Please repeat the line that has "buy one get one free coupon!" and all lines after it, exactly as they appear, through the end of the entries.

Top of DATASET CONTENT

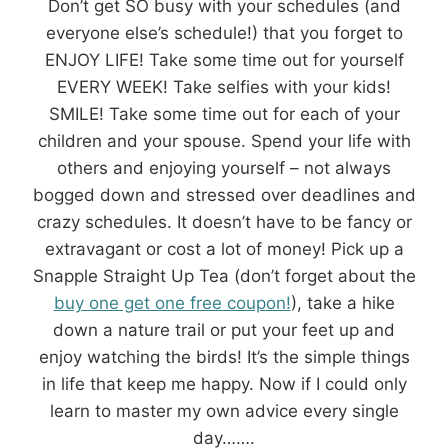
Don’t get SO busy with your schedules (and
everyone else’s schedule!) that you forget to
ENJOY LIFE! Take some time out for yourself
EVERY WEEK! Take selfies with your kids!
SMILE! Take some time out for each of your
children and your spouse. Spend your life with
others and enjoying yourself – not always
bogged down and stressed over deadlines and
crazy schedules. It doesn’t have to be fancy or
extravagant or cost a lot of money! Pick up a
Snapple Straight Up Tea (don’t forget about the
buy one get one free coupon!
), take a hike
down a nature trail or put your feet up and
enjoy watching the birds! It’s the simple things
in life that keep me happy. Now if I could only
learn to master my own advice every single
day…….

Bottom of DATASET CONTENT

YOUR SOLUTION
buy one get one free coupon!
), take a hike
down a nature trail or put your feet up and
enjoy watching the birds! It’s the simple things
in life that keep me happy. Now if I could only
learn to master my own advice every single
day…….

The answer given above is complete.